◆ **EXERCISE DATA**
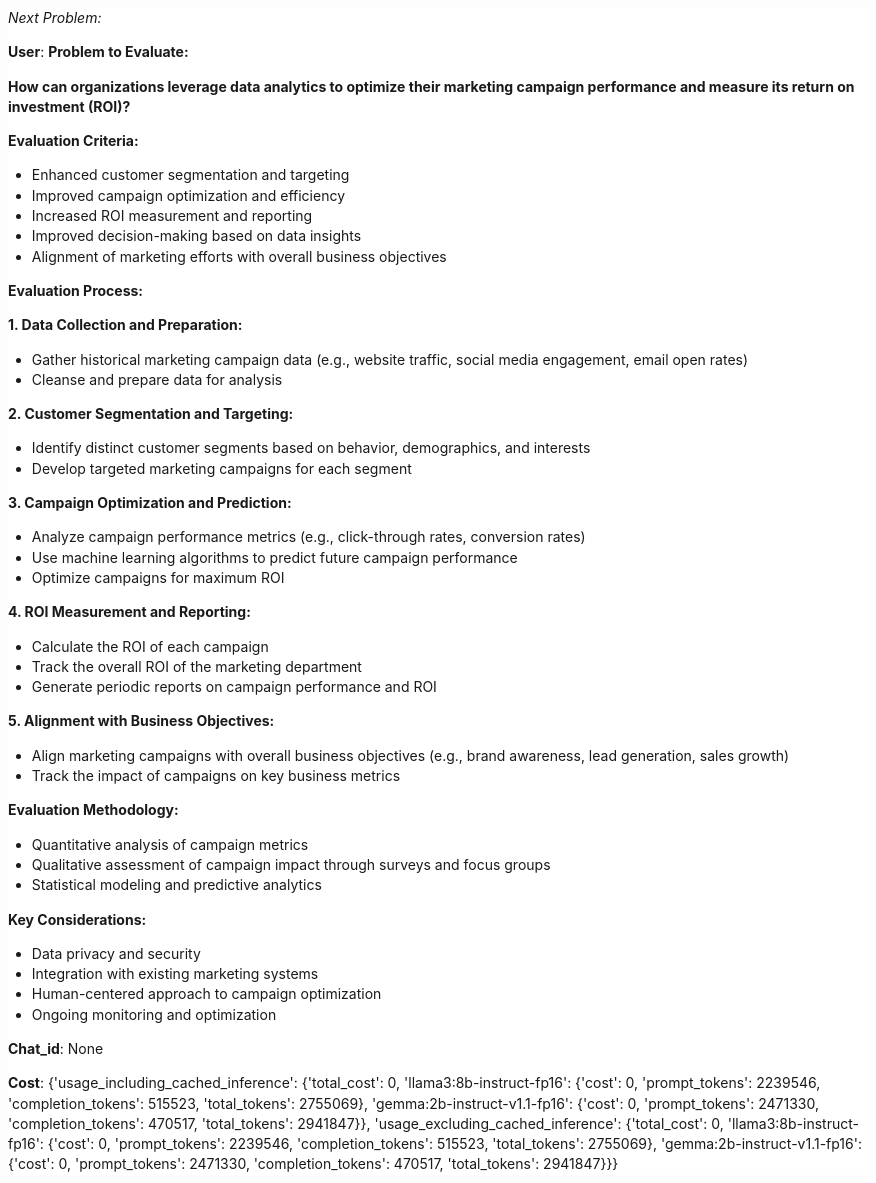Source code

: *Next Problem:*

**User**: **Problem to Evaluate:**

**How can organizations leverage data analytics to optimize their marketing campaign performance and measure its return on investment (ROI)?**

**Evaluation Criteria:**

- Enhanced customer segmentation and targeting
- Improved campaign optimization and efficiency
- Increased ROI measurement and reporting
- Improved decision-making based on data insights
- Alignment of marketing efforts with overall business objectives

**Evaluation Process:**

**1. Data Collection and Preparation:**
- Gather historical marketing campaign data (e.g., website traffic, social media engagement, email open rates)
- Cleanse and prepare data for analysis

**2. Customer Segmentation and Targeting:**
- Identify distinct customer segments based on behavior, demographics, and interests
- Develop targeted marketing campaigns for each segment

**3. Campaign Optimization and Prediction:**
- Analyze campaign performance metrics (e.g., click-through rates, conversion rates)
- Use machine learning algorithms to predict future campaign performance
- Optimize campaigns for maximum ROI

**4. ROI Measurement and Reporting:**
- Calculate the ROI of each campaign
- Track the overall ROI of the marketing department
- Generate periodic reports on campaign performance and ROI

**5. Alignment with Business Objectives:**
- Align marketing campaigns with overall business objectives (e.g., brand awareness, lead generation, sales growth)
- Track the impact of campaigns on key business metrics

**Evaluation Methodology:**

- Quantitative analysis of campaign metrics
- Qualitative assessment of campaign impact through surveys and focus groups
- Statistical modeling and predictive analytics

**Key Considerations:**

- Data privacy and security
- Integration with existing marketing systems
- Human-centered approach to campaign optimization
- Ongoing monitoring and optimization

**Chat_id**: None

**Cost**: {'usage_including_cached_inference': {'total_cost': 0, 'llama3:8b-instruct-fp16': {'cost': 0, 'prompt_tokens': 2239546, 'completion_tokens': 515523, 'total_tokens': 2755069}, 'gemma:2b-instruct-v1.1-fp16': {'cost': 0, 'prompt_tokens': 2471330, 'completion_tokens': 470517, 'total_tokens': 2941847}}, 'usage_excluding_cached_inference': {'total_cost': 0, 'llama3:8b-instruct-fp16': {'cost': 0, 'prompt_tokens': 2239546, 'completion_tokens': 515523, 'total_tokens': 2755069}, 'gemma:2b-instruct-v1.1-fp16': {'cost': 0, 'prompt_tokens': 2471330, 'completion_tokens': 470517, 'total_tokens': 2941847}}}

==

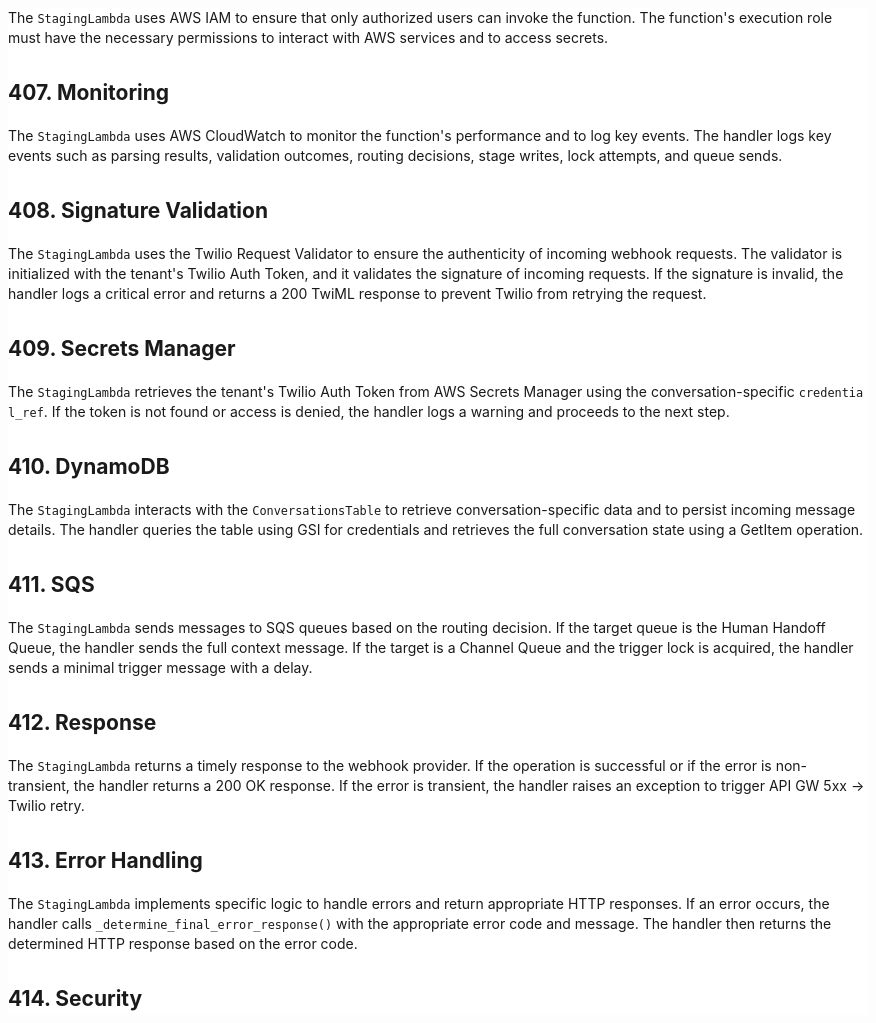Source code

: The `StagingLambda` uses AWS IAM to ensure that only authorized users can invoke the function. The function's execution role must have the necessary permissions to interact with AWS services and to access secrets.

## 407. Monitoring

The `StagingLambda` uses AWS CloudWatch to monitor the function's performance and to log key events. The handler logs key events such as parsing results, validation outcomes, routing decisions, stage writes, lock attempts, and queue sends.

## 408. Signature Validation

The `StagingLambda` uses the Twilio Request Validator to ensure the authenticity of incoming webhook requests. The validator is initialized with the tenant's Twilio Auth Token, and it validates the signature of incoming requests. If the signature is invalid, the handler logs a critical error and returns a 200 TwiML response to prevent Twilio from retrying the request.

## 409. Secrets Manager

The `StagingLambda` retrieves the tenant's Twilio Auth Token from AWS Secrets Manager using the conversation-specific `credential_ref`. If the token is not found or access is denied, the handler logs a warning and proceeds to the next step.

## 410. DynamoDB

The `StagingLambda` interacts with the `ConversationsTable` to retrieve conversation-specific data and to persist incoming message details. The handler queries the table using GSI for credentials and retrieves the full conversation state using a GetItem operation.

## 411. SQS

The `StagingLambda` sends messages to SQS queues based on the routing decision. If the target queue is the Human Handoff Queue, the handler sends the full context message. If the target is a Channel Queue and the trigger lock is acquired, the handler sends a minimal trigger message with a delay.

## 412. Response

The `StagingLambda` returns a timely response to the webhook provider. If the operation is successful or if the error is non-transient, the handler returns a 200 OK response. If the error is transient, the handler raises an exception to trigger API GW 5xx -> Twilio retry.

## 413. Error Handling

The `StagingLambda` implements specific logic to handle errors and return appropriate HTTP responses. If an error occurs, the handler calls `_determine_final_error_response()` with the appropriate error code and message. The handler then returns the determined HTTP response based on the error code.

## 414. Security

◆ **TASK STATEMENT**
Find how many lines of the entries include the word "trigger". The number is the entire reply.

◆ **ANSWER FOR THE TASK**
2